Law enforcement officials and private carriers work regularly with the United States to detect and deter individuals attempting to transit illegally. At the end of 2014, the parliament voted to support the Council of Europe Convention on Laundering, Search, Seizure, and Confiscation of the Proceeds from Crime and on the Financing of Terrorism.
On the other hand, one of the most important measures taken by Morocco in recent years was the creation of the new security mechanism “Hadar”, which incorporates elements of the Royal Armed Forces, Royal Gendarmerie, the Police, and Auxiliary Force.
In the past decade, Morocco has focused on upgrading mosques, promoting the teaching of relatively moderate Islam, and strengthening the Ministry of Endowments and Islamic Affairs (MEIA). The MEIA is educating Morocco’s nearly 50,000 imams in a version of relatively moderate Sunni Islam.

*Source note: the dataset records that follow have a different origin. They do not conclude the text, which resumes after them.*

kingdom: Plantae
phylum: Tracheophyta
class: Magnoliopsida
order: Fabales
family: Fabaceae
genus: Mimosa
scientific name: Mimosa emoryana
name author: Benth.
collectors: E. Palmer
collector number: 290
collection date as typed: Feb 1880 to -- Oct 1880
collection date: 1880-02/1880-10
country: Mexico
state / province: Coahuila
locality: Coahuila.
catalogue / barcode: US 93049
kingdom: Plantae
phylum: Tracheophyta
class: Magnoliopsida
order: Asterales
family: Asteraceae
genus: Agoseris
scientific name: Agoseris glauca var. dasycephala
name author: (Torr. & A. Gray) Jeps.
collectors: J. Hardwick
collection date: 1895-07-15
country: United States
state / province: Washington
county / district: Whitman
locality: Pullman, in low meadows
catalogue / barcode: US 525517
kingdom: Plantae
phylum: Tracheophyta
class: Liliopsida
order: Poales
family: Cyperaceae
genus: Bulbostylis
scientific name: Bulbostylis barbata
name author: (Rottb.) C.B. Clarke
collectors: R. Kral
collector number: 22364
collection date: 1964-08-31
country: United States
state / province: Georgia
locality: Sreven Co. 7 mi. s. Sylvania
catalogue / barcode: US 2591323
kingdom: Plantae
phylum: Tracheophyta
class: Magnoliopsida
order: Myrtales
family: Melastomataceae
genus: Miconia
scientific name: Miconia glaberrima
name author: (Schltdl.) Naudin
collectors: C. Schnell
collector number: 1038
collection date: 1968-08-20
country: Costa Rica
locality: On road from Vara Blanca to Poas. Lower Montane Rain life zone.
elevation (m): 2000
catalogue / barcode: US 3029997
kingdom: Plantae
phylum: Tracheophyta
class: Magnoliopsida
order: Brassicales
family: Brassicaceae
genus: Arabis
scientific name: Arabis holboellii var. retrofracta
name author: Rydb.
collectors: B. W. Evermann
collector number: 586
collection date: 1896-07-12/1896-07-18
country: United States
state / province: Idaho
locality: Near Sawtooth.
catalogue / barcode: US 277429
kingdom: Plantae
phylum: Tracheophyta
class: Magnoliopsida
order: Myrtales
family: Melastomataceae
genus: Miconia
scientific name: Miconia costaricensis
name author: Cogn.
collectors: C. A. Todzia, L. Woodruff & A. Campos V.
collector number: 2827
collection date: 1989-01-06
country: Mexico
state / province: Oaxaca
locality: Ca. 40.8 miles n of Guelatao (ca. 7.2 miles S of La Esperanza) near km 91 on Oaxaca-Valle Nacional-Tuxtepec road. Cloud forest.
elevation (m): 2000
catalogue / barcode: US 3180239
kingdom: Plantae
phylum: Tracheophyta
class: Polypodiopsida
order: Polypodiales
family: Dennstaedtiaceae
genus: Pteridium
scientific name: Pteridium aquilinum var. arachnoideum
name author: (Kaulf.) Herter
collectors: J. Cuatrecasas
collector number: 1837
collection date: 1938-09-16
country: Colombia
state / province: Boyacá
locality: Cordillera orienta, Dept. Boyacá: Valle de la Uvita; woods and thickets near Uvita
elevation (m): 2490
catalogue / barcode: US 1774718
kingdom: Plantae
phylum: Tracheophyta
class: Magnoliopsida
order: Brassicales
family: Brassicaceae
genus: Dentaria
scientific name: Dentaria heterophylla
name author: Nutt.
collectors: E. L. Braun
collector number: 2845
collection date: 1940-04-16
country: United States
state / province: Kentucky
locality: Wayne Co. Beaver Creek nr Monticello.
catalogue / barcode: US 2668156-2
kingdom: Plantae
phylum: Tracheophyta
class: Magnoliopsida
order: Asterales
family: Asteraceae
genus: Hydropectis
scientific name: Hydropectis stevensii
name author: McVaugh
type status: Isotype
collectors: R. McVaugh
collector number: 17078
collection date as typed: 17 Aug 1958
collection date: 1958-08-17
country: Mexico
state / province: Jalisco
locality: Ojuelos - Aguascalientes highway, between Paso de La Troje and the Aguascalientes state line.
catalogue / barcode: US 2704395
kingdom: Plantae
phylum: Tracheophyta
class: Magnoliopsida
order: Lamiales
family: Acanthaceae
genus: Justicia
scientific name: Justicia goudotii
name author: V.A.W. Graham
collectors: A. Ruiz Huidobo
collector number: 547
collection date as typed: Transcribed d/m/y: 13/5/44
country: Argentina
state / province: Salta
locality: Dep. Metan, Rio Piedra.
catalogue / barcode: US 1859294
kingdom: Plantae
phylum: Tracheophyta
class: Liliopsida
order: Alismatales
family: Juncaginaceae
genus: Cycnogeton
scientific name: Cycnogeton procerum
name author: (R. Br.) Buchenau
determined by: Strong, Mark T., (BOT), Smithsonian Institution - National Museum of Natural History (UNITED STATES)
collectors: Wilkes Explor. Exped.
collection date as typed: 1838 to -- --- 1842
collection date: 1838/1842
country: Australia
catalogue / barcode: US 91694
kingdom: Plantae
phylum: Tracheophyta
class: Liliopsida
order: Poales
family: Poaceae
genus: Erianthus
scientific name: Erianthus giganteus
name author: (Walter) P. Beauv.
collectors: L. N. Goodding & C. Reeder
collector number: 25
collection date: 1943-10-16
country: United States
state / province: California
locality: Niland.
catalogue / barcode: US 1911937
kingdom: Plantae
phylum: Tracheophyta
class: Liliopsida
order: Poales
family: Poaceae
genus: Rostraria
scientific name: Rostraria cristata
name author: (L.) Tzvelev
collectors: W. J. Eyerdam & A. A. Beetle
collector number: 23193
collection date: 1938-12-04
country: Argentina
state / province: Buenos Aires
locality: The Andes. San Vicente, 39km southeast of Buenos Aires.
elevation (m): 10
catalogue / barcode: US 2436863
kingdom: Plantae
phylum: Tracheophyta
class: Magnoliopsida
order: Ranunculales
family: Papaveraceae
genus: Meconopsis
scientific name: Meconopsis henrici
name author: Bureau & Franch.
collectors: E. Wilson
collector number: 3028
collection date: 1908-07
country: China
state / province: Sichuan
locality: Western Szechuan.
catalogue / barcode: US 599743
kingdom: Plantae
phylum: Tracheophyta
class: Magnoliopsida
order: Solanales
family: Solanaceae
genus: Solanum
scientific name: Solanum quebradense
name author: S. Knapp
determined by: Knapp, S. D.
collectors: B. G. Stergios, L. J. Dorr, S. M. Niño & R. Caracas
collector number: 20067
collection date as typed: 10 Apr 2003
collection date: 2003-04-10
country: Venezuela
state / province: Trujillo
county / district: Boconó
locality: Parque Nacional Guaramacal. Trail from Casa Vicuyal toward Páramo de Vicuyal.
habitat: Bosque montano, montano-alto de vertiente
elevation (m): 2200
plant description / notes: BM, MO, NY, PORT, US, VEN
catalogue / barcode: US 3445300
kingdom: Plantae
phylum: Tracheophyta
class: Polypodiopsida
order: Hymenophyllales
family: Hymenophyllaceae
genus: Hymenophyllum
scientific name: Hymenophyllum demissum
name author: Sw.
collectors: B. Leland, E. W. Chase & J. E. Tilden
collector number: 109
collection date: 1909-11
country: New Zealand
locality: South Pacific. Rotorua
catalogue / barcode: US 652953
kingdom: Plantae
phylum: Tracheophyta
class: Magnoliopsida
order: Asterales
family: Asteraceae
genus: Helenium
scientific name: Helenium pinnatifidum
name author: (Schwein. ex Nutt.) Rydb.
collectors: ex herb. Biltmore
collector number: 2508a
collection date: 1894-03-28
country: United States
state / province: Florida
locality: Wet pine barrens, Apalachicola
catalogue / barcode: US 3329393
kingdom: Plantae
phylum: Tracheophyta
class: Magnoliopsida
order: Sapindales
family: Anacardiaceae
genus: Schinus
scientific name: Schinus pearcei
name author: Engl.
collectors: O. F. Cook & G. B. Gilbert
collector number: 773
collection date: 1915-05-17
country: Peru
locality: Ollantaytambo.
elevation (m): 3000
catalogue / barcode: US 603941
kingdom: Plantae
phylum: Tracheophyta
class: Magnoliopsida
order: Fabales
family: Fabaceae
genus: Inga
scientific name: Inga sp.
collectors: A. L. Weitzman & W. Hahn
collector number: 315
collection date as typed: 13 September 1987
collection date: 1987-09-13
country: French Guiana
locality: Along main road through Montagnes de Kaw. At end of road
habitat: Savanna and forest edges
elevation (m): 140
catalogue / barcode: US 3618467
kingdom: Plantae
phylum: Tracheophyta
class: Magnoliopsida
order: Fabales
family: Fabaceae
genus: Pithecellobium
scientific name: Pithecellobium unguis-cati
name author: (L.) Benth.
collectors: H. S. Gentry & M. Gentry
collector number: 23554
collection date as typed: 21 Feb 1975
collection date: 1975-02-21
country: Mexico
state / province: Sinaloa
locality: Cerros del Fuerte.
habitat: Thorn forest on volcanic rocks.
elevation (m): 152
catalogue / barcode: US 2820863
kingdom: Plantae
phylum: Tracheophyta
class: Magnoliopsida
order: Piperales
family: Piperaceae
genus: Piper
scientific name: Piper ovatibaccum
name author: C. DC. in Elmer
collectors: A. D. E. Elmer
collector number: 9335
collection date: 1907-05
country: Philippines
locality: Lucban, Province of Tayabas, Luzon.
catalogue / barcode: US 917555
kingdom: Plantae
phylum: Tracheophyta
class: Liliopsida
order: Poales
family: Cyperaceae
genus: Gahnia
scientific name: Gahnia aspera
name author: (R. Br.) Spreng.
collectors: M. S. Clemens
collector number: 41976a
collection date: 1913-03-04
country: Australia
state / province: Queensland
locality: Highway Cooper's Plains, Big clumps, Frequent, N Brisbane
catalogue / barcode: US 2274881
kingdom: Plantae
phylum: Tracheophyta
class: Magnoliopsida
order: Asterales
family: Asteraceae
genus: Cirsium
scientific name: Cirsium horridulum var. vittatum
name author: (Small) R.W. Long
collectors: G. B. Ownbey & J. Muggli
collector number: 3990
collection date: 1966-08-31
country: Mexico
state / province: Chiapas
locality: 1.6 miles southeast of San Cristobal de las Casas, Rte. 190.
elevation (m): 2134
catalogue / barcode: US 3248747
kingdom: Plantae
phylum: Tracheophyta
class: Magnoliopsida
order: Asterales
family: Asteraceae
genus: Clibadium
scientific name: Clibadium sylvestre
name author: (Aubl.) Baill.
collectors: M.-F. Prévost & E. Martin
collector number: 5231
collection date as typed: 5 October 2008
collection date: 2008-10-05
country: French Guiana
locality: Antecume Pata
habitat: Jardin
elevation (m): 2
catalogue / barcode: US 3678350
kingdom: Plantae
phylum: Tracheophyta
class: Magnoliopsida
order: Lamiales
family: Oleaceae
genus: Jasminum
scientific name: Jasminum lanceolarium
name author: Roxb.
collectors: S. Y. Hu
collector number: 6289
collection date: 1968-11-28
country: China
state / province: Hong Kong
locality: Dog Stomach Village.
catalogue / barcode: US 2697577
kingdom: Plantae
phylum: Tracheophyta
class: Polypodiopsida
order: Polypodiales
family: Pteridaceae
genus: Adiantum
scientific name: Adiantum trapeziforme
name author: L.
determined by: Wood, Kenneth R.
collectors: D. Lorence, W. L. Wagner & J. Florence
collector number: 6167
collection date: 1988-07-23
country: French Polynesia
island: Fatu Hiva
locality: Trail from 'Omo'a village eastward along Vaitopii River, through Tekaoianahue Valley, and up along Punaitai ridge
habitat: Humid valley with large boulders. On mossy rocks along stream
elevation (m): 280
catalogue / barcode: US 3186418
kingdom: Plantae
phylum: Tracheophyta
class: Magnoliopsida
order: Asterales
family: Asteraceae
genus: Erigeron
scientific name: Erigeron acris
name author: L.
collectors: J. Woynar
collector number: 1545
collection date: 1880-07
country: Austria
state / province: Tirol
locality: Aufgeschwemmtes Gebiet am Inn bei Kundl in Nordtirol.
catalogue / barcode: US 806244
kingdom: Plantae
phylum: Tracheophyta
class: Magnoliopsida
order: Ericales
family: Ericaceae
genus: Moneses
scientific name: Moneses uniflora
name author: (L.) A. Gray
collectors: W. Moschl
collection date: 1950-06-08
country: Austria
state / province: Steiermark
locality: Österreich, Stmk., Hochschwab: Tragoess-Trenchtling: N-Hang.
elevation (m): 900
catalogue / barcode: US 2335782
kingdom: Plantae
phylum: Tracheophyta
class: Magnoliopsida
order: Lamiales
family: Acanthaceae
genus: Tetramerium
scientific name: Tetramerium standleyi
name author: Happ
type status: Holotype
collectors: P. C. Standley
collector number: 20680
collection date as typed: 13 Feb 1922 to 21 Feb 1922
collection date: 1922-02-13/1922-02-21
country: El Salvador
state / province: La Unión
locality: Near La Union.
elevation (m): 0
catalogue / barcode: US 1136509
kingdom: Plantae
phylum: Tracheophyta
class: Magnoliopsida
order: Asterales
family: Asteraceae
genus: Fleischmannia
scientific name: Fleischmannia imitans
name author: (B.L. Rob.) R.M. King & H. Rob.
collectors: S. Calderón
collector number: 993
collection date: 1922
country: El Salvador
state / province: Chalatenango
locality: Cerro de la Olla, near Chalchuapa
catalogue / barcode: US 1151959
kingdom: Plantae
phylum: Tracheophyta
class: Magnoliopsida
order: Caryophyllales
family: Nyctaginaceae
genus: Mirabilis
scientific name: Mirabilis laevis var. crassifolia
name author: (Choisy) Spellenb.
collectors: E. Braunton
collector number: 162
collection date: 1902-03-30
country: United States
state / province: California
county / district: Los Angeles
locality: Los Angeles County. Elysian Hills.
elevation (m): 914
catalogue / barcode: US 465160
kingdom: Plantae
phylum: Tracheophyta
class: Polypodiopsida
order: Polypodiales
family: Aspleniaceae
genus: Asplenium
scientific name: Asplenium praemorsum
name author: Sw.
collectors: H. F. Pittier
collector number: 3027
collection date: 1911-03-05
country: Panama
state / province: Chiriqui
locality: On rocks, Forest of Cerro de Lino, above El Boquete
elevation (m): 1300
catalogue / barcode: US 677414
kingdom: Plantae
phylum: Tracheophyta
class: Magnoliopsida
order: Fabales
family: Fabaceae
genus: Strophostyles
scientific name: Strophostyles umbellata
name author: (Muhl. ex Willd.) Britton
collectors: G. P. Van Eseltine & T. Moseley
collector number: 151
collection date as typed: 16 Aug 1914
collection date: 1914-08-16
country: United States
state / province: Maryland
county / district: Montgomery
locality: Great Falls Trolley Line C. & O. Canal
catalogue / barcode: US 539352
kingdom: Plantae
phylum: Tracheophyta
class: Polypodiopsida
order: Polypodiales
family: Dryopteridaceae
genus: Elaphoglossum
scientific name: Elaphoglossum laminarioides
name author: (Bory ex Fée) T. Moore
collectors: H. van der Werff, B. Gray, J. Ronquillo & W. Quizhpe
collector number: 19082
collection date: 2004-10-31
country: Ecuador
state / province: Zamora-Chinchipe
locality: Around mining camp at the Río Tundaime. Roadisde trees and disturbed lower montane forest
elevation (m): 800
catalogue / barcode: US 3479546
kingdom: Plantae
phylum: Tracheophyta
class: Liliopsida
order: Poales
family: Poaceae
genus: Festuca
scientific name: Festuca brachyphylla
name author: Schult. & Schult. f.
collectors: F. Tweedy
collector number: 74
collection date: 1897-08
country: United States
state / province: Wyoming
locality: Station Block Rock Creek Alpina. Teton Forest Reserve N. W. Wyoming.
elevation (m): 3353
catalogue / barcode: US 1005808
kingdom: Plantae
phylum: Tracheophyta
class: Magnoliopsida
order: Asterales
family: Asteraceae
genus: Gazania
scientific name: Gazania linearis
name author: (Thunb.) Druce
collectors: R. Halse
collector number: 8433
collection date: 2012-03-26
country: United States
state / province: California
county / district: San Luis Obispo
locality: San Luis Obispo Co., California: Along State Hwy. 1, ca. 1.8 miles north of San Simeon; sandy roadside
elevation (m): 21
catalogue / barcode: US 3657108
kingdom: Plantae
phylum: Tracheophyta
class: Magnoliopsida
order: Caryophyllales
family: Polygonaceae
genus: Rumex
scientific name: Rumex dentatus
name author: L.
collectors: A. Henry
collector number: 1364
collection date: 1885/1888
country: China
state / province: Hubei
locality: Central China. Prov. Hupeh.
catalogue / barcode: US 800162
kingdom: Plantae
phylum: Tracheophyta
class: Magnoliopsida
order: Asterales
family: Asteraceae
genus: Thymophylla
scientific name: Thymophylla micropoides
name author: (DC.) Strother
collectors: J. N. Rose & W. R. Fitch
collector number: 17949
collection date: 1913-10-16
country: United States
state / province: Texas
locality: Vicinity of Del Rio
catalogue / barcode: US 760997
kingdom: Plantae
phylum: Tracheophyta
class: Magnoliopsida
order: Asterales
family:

Besides the security measures and the counter radicalization of the mosques, the Moroccan authorities understood that the radicalization of some youth stems from lack of opportunities and unemployment. The Moroccan government engaged in a policy of heavy public investments in infrastructure and the social sector with the ultimate goal of fighting poverty. According to a study published on the Carnegie Middle East Center in 2010, Morocco succeeded to lift 1.7 million people out of poverty during the period 2000-2010. The same study shows that poverty rates in the country decreased by more than 40 per cent during the same period.
SO WHERE DOES THE CONFUSION COME FROM ?
Morocco's association with the turmoil of the neighbouring countries is the external and main cause of its drop in tourists. The internal and lesser cause may be the transparency and overzeal of the local media to relate about the dismantling of the terrorist cells. As the editor in chief sums it: ‘The kingdom is also a victim of the effectiveness of its anti-terrorism strategy. Indeed, every other month the authorities announced that a terrorist cell was dismantled.’
Patrick Simon is vice president of Regional Tourism Council of Guelmin – Semara region in the south of Morocco and owner of Dar Infiane guesthouse. Of French origin, he has lived in Morocco for 41 years. He agrees: ‘I’d like to point out that the regular press releases claiming good results in the dismantling of terrorist cells was a choice of the government and especially the Ministry of the Interior, thus insisting to show nationals and tourists that all means were used to ensure maximum security’. So it seems that the security forces are very good at doing their job and like to convey it to the press. In the long term, it's still to be seen whether the transparency is the best policy in this case.